Question

An open organ pipe has a fundamental frequency of 300Hz. The first overtone of a closed pipe has the same frequency as the first overtone of an open organ pipe. How long is the closed pipe?
A. \[41.25\,{\text{cm}}\]
B. \[42.3\,{\text{cm}}\]
C. \[49.5\,{\text{cm}}\]
D. \[40.5\,{\text{cm}}\]

Answer 1

Hint: First of all, we will use the expression of the fundamental frequency of the open pipe to find the length of the pipe. Then we will again use the formula of frequency of the first overtone of a closed pipe. We will equate this expression with the expression of frequency of the first overtone of the open pipe. We will manipulate accordingly and obtain the result.

Complete step by step solution:
In the given question, we are supplied the following data:
The fundamental frequency of an open organ pipe is given as \[300\,{\text{Hz}}\] .We are also told that the first overtone of a closed pipe has the same frequency as the first overtone of open organ pipe.We are asked to determine the length of the closed pipe.

To begin with, we will first analyse the situation as given in the question. First, we will try to find the length of the open pipe using the formula which relates fundamental frequency, velocity of the sound and the length of the pipe. After that we will go for the second pipe that is the closed pipe.

Let us proceed to solve the numerical.
For this we will take the velocity of sound in air to be \[330\,{\text{m}}\,{{\text{s}}^{ - 1}}\] .
First of all, we will work on the open pipe.
The formula which relates fundamental frequency, velocity of the sound and the length of the pipe is given below:
\[{n_0} = \dfrac{v}{{2l}}\] …… (1)
Where,
\[{n_0}\] indicates the fundamental frequency of the open organ pipe.
\[v\] indicates the velocity of sound in air.
\[l\] indicates the length of the organ pipe.
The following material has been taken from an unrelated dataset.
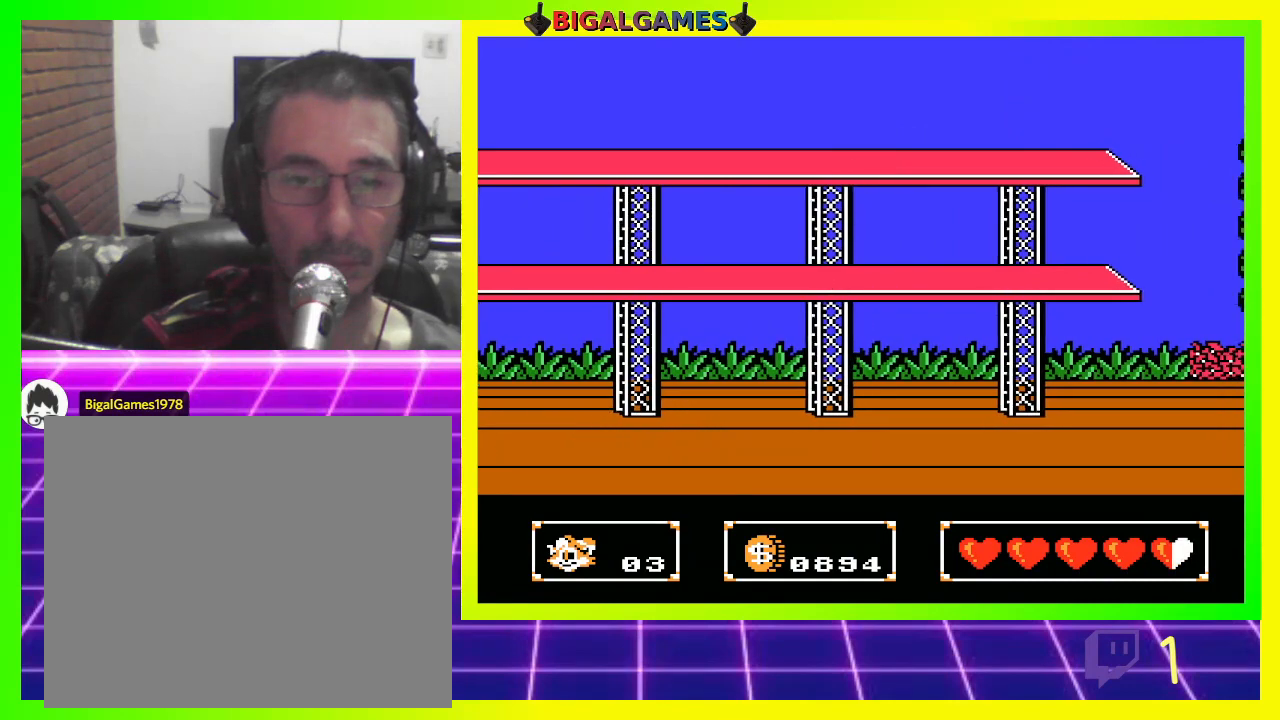
{"buttons": ["DPAD_RIGHT"], "left_stick": "center", "right_stick": "center", "events": [[300, "CIRCLE", "down"], [433, "CIRCLE", "up"]]}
Now, we will substitute the required values in the equation (1) and we get:
${n_0} = \dfrac{v}{{2l}} \\
\Rightarrow l = \dfrac{v}{{2{n_0}}} \\
\Rightarrow l = \dfrac{{330}}{{2 \times 300}} \\
\Rightarrow l = \dfrac{{11}}{{20}}\,{\text{m}}$
Therefore, the length of the open organ pipe is found to be \[\dfrac{{11}}{{20}}\,{\text{m}}\] .
Again, we know that the frequency of the first overtone of a closed pipe is given as:
\[n = 3 \times \dfrac{v}{{4l'}}\] …… (2)
Where,
\[n\] indicates the frequency of the first overtone of the closed pipe.
\[v\] indicates the velocity of sound in air.
\[l'\] indicates the length of the closed pipe.

We know the frequency of the first overtone of an open pipe is given as:
\[n' = 2 \times \dfrac{v}{{2l}}\]
Where,
\[n'\] indicates the frequency of the first overtone of the open pipe.
\[v\] indicates the velocity of sound in air.
\[l\] indicates the length of the closed pipe.

The frequency of the first overtone of an open pipe is equal to the frequency of first overtone of a closed pipe.
Then we can write:
$n' = n \\
\Rightarrow 2 \times \dfrac{v}{{2l}} = 3 \times \dfrac{v}{{4l'}} \\
\Rightarrow \dfrac{v}{l} = \dfrac{{3 \times v}}{{4l'}} \\
\Rightarrow l' = \dfrac{{3 \times l}}{4} \\
\Rightarrow l' = \dfrac{3}{4} \times \dfrac{{11}}{{20}} \\
\Rightarrow l' = 0.4125\,{\text{m}} \\
\therefore l' = 41.25\,{\text{cm}}$

Hence, the length of the closed pipe is \[41.25\,{\text{cm}}\] .The correct option is A.

Note: While solving the problem most of the students tend to make mistakes in finding the correct expressions for the frequency for the first overtone. It is important to remember that in the case of the closed pipe, the first harmonic is represented by a wavelength which is four times the length of the pipe. The frequency of the first overtone is three times the first harmonic.